As noted above, there are 185 recommendations included in the review, which are worth reading in full (but are too many to include here). But some of the standouts include:
Map all current bulk flows of pseudonymised NHS GP data, and then shut these down, wherever possible, as soon as Trusted Research Environments for GP data meet all reasonable user needs.
Ensure all code for data curation and analysis paid for by the state through academic funders and NHS procurement is shared openly, with appropriate technical documentation, to all data users. Data preparation, analysis and visualisation is complex technical work, requiring collaboration by many individuals, who may never meet, in a range of organisations, across the NHS and other sectors.
Bridge the gap between health research and software development: train academic researchers and NHS analysts in contemporary computational data science techniques.
Stop doing data curation differently, to variable and unseen standards, duplicatively in every team, data centre, and project: recognise NHS data curation as a complex, standalone, high status technical challenge of its own.
Embrace modern, open working methods for NHS data analysis by committing to Reproducible Analytical Pipelines (RAP) as the core working practice that must be supported by all platforms and teams; make this a core focus of NHS analyst training.
Have a frank public conversation about commercial use of NHS data for innovation, but only after privacy issues have been addressed through adoption of Trusted Research Environments
Build impatiently, but incrementally, accepting that new ways of working are overdue, but cannot replace old methods overnight.
Commenting on the findings, Health and Social Care Secretary, Sajid Javid, said:
In some ways, health data is unlike other data. Concerns about privacy take on an even bigger life when it concerns our personal medical data. Moreover, the systems across the NHS and medical research can feel intimidatingly complex.
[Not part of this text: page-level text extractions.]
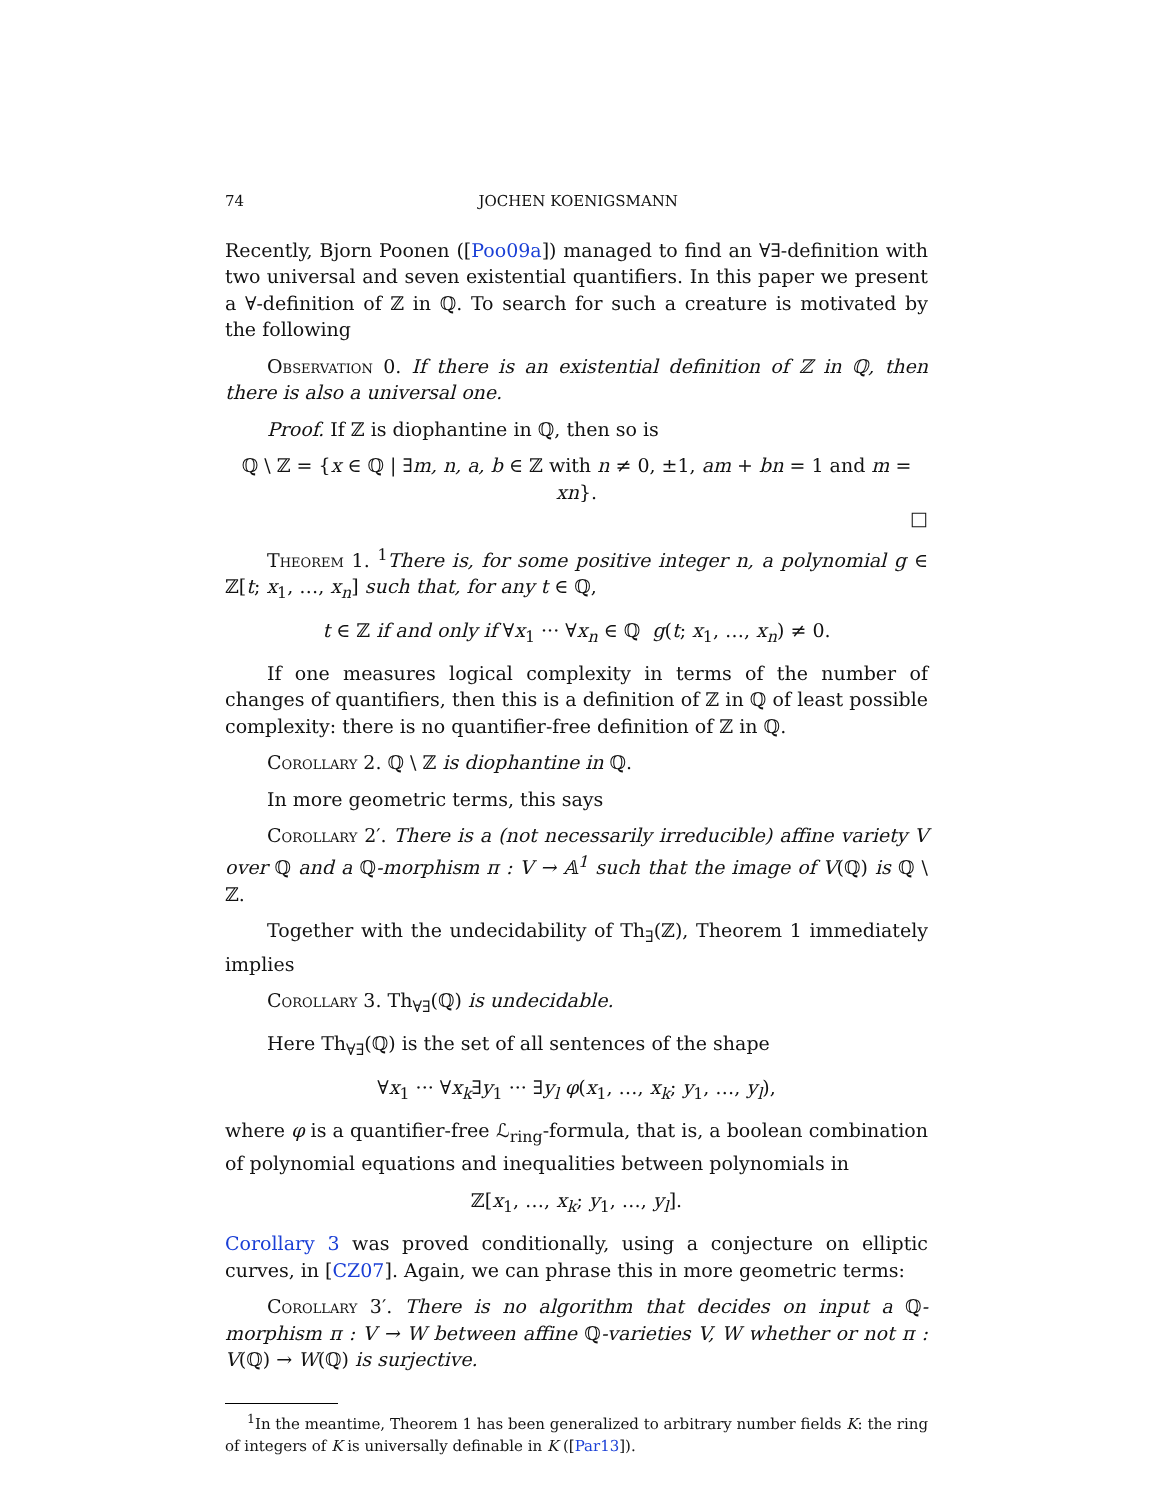74 JOCHEN KOENIGSMANN
Recently, Bjorn Poonen ([Poo09a]) managed to find an ∀∃-definition with two universal and seven existential quantifiers. In this paper we present a ∀-definition of ℤ in ℚ. To search for such a creature is motivated by the following
Observation 0. If there is an existential definition of ℤ in ℚ, then there is also a universal one.
Proof. If ℤ is diophantine in ℚ, then so is
ℚ \ ℤ = {x ∈ ℚ | ∃m, n, a, b ∈ ℤ with n ≠ 0, ±1, am + bn = 1 and m = xn}.
□
Theorem 1. <sup>1</sup>There is, for some positive integer n, a polynomial g ∈ ℤ[t; x<sub>1</sub>, …, x<sub>n</sub>] such that, for any t ∈ ℚ,
t ∈ ℤ if and only if ∀x<sub>1</sub> ··· ∀x<sub>n</sub> ∈ ℚ g(t; x<sub>1</sub>, …, x<sub>n</sub>) ≠ 0.
If one measures logical complexity in terms of the number of changes of quantifiers, then this is a definition of ℤ in ℚ of least possible complexity: there is no quantifier-free definition of ℤ in ℚ.
Corollary 2. ℚ \ ℤ is diophantine in ℚ.
In more geometric terms, this says
Corollary 2′. There is a (not necessarily irreducible) affine variety V over ℚ and a ℚ-morphism π : V → 𝔸<sup>1</sup> such that the image of V(ℚ) is ℚ \ ℤ.
Together with the undecidability of Th<sub>∃</sub>(ℤ), Theorem 1 immediately implies
Corollary 3. Th<sub>∀∃</sub>(ℚ) is undecidable.
Here Th<sub>∀∃</sub>(ℚ) is the set of all sentences of the shape
∀x<sub>1</sub> ··· ∀x<sub>k</sub>∃y<sub>1</sub> ··· ∃y<sub>l</sub> φ(x<sub>1</sub>, …, x<sub>k</sub>; y<sub>1</sub>, …, y<sub>l</sub>),
where φ is a quantifier-free ℒ<sub>ring</sub>-formula, that is, a boolean combination of polynomial equations and inequalities between polynomials in
ℤ[x<sub>1</sub>, …, x<sub>k</sub>; y<sub>1</sub>, …, y<sub>l</sub>].
Corollary 3 was proved conditionally, using a conjecture on elliptic curves, in [CZ07]. Again, we can phrase this in more geometric terms:
Corollary 3′. There is no algorithm that decides on input a ℚ-morphism π : V → W between affine ℚ-varieties V, W whether or not π : V(ℚ) → W(ℚ) is surjective.
<sup>1</sup> In the meantime, Theorem 1 has been generalized to arbitrary number fields K: the ring of integers of K is universally definable in K ([Par13]).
Yet in other ways, healthcare is more suited to data and the innovation that follows than almost any other sector – with the depth and coverage of NHS data providing unique opportunities. Navigating complexity can come with even greater gains, and the number of applications for medical data in health research are seemingly never-ending. The rewards of getting it right are profound, with not just lives saved but longer, healthier and happier lives too.
This report shows that we need to be as thoughtful as we are innovative, guided by safe ethical frameworks for providing access to data, as well as systems that ensure under-represented groups are well represented. It also makes clear that we have all the building blocks we need for success, including an unrivalled wealth of experience in using health data. However, it also shows areas where we must boost our capability and capacity if we are to reach our full potential.
This is the most comprehensive, thoughtful report on healthcare data I’ve seen produced by this government - one that takes into account the failings of the past and is honest about what is needed for effective data use in the NHS. It doesn’t shy away from discussions around privacy and potential commercial use of healthcare data, but puts user need and privacy at the heart of all recommendations. Whether or not it is taken seriously by the current administration remains to be seen, but it’s an effective blueprint that could pave the way for an exciting future for the NHS.